Vu les dernières conclusions transmises par voie électronique le 25 novembre 2025, auxquelles il est renvoyé pour plus ample exposé des moyens et prétentions conformément à l’article 455 du code de procédure civile et aux termes desquelles la [10] ([10]), prise en la personne de Me [S], en qualité de liquidateur judiciaire de la société [7], demande à la cour de :
— INFIRMER le jugement en ce qu’il a :
o FIXE au passif de la liquidation une créance d’un montant de 40 425,98 euros bruts, outre l’indemnité de congés payés d’un montant de 4 042,59 euros bruts, sans avoir tenu compte de la période de travail de Mme [L] du mois de décembre 2018 ;
o JUGE que la demande formulée par Mme [L] au titre de sa prime d’objectifs est fondée et FIXE en conséquence au passif de la liquidation la créance d’un montant de 493 euros bruts ;
o FIXE au passif de la liquidation une créance d’un montant de 1 000 euros au titre de l’article 700 du code de procédure civile ;
Et statuant à nouveau :
— ORDONNER à Mme [L] de justifier des revenus perçus au titre du mois de décembre 2018 ;
— FIXER au passif de la liquidation, au titre de l’indemnité d’éviction, une créance d’un montant ne pouvant dépasser le montant de 39 207,21 euros bruts, outre l’indemnité de congés payés d’un montant de 3 920,72, ces montants tenant compte de la soustraction de l’équivalent d’un mois de salaire brut, faute pour Mme [L] de justifier des sommes perçue ;
— JUGER que la demande formulée par Mme [L] au titre de sa prime d’objectifs n’est pas fondée et INFIRMER le montant de 493 euros fixé à ce titre au passif de la liquidation ;
— LAISSER à chacune des parties la charge des frais et dépens qu’elles ont dû engager au titre de la première instance.

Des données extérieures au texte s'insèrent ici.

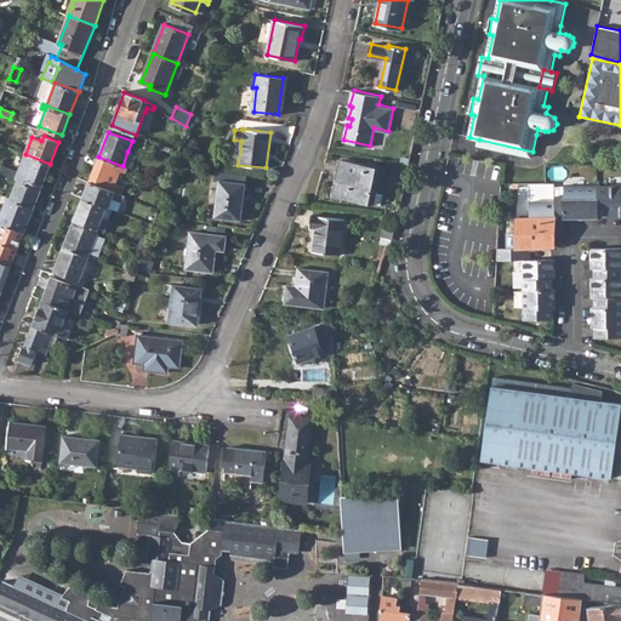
[(478,146),(531,158),(533,152),(479,140),(478,146)]
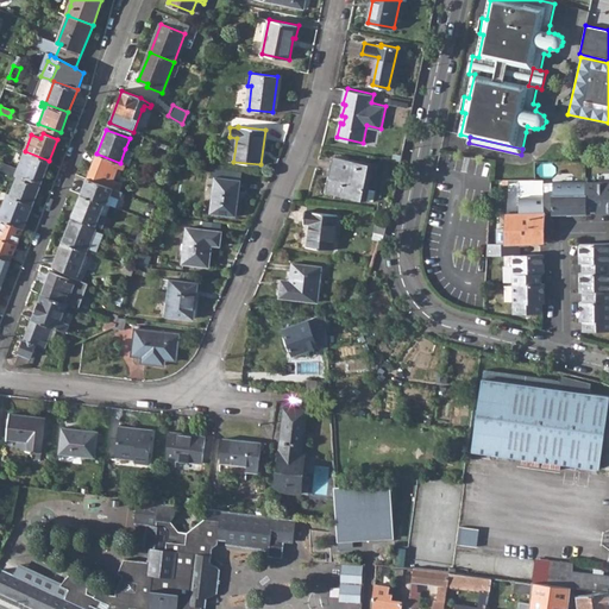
[(135,152),(125,149),(120,163),(125,164),(130,167),(135,152)]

— CONFIRMER le jugement en ce qu’il a :
o JUGE le licenciement de Mme [L] pour inaptitude et impossibilité de reclassement fondé sur une cause réelle et sérieuse et DEBOUTE celle-ci de ses demandes indemnitaires ;
o JUGE l’avertissement notifié à Mme [L] le 9 novembre 2017 fondé et DEBOUTE celle-ci de sa demande de rappel de salaire et de dommages-intérêts pour sanction abusive ;
o FIXE au passif de la liquidation la somme de 1 000 euros au titre de l’article 700 du code de procédure civile ;
— CONFIRMER le jugement pour le surplus ;
— LAISSER à chacune des parties la charge des frais et dépens qu’elles ont dû engager au titre de l’instance d’appel ;
— DEBOUTER Mme [L] de sa demande de remise, sous astreinte, d’une attestation France Travail rectifiée dans un délai de 8 jours à compter du prononcé de la décision, ce montant disproportionné et ce délai insuffisant étant strictement incompatibles avec la situation de liquidation judiciaire de la société [7] ;
— DEBOUTER en tout état de cause Mme [L] du surplus de ses demandes.
L’intimée réplique que
— Les revenus de substitution doivent être soustraits de l’indemnité d’éviction. Mme [L] ne justifie pas de sa situation d’octobre à décembre 2018. Son profil [9] évoque une activité de professeur.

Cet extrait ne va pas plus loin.